Problem to solve:
Somewhere below are a line with "X170214980Y-87160629D01*" and a later line with "X127311659Y-86961427D01*". Output exactly those lines and all lines between them.

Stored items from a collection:
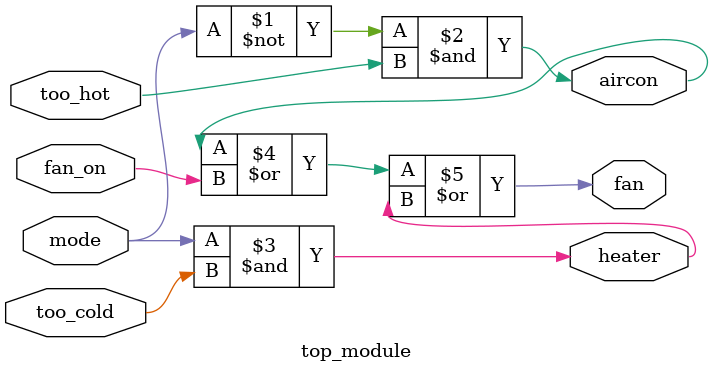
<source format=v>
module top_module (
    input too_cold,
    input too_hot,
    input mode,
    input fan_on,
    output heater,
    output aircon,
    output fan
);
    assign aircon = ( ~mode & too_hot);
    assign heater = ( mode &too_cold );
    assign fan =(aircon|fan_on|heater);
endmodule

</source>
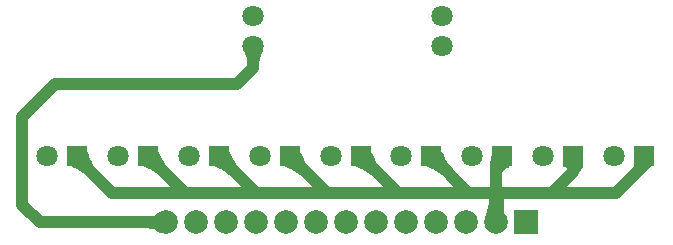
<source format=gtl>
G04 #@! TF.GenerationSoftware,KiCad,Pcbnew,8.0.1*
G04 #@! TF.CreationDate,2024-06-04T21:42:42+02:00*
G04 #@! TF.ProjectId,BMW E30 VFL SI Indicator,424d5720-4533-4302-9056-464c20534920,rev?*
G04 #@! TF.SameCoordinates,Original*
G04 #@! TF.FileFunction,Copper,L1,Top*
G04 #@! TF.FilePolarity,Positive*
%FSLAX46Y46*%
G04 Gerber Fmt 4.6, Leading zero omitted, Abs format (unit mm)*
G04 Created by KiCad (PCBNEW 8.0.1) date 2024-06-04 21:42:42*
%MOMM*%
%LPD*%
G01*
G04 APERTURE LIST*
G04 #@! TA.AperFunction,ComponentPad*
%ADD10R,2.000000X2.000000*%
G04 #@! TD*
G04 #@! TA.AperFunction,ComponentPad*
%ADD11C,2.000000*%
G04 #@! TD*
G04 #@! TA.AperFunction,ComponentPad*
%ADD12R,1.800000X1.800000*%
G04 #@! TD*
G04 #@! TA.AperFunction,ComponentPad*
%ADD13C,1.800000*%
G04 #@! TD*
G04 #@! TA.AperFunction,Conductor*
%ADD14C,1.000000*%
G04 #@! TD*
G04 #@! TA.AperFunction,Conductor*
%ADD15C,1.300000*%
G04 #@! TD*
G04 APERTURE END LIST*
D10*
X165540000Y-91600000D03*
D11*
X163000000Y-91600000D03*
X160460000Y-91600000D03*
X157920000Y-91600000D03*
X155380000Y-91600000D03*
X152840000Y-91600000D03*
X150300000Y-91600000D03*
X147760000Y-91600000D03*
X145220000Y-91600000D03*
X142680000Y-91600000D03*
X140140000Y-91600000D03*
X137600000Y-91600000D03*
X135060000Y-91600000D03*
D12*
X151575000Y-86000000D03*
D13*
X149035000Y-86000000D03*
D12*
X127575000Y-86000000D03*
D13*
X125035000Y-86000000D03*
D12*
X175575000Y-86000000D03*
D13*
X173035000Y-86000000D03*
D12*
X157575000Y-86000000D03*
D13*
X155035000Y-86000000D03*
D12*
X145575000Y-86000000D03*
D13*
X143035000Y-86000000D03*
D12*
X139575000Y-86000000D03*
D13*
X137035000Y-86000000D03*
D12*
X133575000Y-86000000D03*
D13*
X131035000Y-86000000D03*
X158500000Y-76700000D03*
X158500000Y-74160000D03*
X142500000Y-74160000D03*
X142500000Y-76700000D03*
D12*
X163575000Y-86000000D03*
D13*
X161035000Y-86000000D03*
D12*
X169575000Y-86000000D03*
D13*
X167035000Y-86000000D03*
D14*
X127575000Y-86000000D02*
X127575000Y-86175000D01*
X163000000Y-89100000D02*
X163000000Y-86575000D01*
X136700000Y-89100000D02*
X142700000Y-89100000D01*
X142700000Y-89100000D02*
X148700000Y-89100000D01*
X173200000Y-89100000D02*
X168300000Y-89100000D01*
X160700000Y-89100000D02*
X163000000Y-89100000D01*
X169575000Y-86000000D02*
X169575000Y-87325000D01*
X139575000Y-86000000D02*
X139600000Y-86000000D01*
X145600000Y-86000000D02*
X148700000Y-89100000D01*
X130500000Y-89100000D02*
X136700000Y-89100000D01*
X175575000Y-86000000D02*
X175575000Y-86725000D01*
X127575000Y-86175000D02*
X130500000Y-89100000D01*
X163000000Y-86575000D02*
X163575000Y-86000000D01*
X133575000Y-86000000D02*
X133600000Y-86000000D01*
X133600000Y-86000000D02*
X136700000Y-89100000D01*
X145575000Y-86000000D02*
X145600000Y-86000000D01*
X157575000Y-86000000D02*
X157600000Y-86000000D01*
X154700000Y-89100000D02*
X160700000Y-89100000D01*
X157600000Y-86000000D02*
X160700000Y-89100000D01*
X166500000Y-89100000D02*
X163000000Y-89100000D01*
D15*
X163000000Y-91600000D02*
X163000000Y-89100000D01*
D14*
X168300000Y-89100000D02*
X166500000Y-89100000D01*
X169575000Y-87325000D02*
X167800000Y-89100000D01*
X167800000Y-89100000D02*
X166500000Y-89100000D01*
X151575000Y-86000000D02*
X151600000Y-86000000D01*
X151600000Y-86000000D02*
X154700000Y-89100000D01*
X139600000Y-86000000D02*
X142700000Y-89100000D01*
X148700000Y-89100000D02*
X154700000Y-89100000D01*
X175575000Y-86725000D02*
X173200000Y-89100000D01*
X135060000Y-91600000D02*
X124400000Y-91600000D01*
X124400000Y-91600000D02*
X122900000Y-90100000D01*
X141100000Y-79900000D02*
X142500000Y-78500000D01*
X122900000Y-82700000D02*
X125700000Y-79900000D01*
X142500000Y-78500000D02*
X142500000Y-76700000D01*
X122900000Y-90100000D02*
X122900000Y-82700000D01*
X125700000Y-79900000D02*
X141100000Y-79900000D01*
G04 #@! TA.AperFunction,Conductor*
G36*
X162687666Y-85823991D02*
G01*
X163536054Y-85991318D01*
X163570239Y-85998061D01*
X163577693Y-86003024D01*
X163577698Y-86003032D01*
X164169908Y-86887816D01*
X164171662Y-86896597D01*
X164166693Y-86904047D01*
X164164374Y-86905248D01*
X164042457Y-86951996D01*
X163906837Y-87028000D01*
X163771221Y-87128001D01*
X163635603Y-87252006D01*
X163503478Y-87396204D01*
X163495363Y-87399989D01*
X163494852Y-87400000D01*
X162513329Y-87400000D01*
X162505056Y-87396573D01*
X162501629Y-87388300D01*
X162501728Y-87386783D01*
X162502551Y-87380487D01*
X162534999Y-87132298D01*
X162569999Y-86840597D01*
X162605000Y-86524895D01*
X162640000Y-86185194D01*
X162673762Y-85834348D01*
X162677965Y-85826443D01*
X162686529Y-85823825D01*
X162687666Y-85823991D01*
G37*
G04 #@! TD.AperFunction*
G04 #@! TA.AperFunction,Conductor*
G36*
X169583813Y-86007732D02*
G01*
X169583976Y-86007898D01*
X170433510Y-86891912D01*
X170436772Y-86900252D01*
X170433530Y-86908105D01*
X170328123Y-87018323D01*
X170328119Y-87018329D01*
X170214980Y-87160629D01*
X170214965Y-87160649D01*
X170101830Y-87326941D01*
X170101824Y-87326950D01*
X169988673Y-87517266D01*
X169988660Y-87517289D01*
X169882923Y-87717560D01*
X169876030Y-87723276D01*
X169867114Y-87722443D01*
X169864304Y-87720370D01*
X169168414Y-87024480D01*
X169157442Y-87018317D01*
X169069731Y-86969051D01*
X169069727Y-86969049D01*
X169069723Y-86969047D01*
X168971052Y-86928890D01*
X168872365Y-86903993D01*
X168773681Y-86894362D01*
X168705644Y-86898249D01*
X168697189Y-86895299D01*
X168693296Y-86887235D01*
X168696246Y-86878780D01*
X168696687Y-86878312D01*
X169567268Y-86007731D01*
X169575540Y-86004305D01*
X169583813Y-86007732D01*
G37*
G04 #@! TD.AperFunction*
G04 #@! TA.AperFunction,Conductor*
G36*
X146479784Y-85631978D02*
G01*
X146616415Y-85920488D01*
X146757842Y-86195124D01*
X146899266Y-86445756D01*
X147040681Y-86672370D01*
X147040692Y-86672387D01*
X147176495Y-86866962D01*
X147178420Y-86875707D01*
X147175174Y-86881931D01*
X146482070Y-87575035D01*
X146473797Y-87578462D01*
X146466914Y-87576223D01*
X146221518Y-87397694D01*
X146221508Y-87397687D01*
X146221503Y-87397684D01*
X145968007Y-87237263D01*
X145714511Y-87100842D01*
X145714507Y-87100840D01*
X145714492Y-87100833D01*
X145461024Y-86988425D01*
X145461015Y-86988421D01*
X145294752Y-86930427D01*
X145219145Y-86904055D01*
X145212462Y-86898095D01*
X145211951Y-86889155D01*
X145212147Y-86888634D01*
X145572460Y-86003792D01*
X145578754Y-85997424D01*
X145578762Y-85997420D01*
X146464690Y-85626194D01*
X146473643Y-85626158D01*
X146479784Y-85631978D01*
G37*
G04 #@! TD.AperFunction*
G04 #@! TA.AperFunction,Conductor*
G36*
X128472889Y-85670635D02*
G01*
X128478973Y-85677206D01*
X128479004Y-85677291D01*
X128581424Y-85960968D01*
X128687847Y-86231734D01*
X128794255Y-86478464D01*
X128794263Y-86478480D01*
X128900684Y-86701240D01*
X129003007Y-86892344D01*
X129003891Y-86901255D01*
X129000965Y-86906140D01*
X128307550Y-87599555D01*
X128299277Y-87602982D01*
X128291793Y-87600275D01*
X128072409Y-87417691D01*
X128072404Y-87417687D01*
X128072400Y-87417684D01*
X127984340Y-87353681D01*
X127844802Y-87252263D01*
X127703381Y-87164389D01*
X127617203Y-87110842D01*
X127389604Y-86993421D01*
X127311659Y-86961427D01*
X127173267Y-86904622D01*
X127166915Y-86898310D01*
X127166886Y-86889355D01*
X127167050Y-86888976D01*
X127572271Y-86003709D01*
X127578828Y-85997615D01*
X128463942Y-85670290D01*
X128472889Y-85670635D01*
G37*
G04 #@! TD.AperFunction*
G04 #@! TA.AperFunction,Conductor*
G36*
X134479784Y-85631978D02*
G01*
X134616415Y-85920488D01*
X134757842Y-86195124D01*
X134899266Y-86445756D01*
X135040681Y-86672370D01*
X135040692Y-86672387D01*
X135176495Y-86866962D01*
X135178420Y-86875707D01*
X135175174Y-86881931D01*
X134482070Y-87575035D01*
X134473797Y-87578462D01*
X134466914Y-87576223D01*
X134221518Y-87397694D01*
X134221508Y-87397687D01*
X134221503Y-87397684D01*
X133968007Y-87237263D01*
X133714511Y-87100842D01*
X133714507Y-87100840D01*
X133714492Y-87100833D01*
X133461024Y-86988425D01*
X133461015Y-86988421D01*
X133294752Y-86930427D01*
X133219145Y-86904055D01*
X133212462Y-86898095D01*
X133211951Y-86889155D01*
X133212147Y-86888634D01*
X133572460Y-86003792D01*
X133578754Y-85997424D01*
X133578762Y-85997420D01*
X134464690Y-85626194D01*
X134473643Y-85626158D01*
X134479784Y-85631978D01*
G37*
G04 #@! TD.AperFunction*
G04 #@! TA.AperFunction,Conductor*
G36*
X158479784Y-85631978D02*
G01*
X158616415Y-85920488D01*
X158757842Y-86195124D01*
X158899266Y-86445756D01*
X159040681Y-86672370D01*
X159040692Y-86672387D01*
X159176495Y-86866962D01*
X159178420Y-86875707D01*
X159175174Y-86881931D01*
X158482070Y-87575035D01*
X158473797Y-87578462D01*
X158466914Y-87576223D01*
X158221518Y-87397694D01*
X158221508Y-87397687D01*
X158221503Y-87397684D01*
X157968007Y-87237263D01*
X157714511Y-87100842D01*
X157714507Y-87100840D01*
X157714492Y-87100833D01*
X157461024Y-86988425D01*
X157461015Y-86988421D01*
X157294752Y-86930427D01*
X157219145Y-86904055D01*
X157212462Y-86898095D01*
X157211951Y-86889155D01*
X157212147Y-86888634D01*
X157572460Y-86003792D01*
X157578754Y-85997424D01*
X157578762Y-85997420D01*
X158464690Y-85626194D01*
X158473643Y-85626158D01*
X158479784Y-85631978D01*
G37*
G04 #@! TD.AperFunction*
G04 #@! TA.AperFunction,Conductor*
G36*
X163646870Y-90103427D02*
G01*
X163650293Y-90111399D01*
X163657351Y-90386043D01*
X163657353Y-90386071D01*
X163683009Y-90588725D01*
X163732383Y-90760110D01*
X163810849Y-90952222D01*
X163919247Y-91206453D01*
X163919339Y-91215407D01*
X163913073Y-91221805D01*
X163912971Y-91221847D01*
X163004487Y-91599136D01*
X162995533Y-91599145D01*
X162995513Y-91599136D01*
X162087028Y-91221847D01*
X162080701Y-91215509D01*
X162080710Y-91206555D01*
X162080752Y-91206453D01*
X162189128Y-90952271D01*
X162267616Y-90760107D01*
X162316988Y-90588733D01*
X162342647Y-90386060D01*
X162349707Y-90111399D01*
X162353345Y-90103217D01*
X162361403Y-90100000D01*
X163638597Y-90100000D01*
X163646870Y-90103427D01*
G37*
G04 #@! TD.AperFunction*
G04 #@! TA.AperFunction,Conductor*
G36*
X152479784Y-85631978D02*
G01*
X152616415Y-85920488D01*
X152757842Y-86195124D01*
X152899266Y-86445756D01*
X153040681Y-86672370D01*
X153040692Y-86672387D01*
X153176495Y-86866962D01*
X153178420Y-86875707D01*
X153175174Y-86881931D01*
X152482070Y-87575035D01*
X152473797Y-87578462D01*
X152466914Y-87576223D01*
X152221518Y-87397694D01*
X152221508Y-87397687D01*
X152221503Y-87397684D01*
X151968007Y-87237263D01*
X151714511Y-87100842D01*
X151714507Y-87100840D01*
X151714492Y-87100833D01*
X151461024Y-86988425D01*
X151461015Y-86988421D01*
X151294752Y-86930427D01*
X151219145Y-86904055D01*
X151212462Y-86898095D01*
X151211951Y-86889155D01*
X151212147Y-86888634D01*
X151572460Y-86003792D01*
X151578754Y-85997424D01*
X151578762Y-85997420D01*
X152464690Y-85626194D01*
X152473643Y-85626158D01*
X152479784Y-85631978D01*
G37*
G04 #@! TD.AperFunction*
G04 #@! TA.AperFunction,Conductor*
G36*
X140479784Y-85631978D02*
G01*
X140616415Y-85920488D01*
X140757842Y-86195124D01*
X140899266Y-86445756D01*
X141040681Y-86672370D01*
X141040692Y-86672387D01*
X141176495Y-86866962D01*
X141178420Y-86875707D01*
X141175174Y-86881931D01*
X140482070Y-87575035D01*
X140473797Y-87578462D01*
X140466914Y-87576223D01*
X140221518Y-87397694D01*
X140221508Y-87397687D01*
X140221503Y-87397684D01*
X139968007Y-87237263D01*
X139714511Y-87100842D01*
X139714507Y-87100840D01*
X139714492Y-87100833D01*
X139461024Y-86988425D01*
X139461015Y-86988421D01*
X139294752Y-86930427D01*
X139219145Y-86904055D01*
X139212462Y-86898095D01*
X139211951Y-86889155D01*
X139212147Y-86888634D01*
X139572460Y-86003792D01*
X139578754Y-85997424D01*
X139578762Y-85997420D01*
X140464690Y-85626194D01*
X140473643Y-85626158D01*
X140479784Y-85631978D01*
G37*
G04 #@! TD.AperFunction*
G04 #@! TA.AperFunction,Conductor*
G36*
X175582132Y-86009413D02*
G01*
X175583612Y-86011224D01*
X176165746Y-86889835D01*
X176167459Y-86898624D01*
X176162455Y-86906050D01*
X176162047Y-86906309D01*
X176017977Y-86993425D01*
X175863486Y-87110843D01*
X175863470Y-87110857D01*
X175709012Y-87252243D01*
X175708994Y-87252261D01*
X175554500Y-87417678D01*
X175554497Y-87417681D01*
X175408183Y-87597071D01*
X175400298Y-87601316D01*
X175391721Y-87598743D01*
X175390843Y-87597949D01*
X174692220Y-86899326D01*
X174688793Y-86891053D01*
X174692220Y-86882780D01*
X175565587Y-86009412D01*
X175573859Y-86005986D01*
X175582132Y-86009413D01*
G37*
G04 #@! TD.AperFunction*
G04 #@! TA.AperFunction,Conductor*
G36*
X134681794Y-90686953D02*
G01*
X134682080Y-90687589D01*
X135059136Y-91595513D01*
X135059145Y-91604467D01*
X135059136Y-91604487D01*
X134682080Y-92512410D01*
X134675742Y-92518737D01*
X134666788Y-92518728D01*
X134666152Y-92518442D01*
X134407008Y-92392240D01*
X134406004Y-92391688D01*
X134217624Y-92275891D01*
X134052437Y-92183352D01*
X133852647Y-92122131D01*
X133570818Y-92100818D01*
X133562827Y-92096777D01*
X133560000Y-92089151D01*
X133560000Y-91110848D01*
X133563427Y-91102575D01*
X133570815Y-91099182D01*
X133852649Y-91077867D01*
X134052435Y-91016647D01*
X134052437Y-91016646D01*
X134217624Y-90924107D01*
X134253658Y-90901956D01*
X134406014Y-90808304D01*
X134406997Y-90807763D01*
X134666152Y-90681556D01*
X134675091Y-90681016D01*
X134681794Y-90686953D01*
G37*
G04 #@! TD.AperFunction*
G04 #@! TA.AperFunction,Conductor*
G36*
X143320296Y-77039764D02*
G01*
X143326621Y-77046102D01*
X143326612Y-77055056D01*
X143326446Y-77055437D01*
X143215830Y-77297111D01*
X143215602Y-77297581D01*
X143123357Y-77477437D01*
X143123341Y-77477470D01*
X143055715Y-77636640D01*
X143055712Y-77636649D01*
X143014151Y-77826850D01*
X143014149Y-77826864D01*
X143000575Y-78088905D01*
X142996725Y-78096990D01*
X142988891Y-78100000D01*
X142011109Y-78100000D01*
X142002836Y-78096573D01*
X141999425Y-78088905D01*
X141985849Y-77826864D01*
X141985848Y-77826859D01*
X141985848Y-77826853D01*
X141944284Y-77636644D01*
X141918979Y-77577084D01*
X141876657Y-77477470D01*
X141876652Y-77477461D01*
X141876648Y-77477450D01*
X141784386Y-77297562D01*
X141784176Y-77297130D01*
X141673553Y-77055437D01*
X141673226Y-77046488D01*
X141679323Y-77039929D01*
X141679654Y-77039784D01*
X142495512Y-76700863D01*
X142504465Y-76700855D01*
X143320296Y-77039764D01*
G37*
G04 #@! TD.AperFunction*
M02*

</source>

Answer space:
X170214980Y-87160629D01*
X170214965Y-87160649D01*
X170101830Y-87326941D01*
X170101824Y-87326950D01*
X169988673Y-87517266D01*
X169988660Y-87517289D01*
X169882923Y-87717560D01*
X169876030Y-87723276D01*
X169867114Y-87722443D01*
X169864304Y-87720370D01*
X169168414Y-87024480D01*
X169157442Y-87018317D01*
X169069731Y-86969051D01*
X169069727Y-86969049D01*
X169069723Y-86969047D01*
X168971052Y-86928890D01*
X168872365Y-86903993D01*
X168773681Y-86894362D01*
X168705644Y-86898249D01*
X168697189Y-86895299D01*
X168693296Y-86887235D01*
X168696246Y-86878780D01*
X168696687Y-86878312D01*
X169567268Y-86007731D01*
X169575540Y-86004305D01*
X169583813Y-86007732D01*
G37*
G04 #@! TD.AperFunction*
G04 #@! TA.AperFunction,Conductor*
G36*
X146479784Y-85631978D02*
G01*
X146616415Y-85920488D01*
X146757842Y-86195124D01*
X146899266Y-86445756D01*
X147040681Y-86672370D01*
X147040692Y-86672387D01*
X147176495Y-86866962D01*
X147178420Y-86875707D01*
X147175174Y-86881931D01*
X146482070Y-87575035D01*
X146473797Y-87578462D01*
X146466914Y-87576223D01*
X146221518Y-87397694D01*
X146221508Y-87397687D01*
X146221503Y-87397684D01*
X145968007Y-87237263D01*
X145714511Y-87100842D01*
X145714507Y-87100840D01*
X145714492Y-87100833D01*
X145461024Y-86988425D01*
X145461015Y-86988421D01*
X145294752Y-86930427D01*
X145219145Y-86904055D01*
X145212462Y-86898095D01*
X145211951Y-86889155D01*
X145212147Y-86888634D01*
X145572460Y-86003792D01*
X145578754Y-85997424D01*
X145578762Y-85997420D01*
X146464690Y-85626194D01*
X146473643Y-85626158D01*
X146479784Y-85631978D01*
G37*
G04 #@! TD.AperFunction*
G04 #@! TA.AperFunction,Conductor*
G36*
X128472889Y-85670635D02*
G01*
X128478973Y-85677206D01*
X128479004Y-85677291D01*
X128581424Y-85960968D01*
X128687847Y-86231734D01*
X128794255Y-86478464D01*
X128794263Y-86478480D01*
X128900684Y-86701240D01*
X129003007Y-86892344D01*
X129003891Y-86901255D01*
X129000965Y-86906140D01*
X128307550Y-87599555D01*
X128299277Y-87602982D01*
X128291793Y-87600275D01*
X128072409Y-87417691D01*
X128072404Y-87417687D01*
X128072400Y-87417684D01*
X127984340Y-87353681D01*
X127844802Y-87252263D01*
X127703381Y-87164389D01*
X127617203Y-87110842D01*
X127389604Y-86993421D01*
X127311659Y-86961427D01*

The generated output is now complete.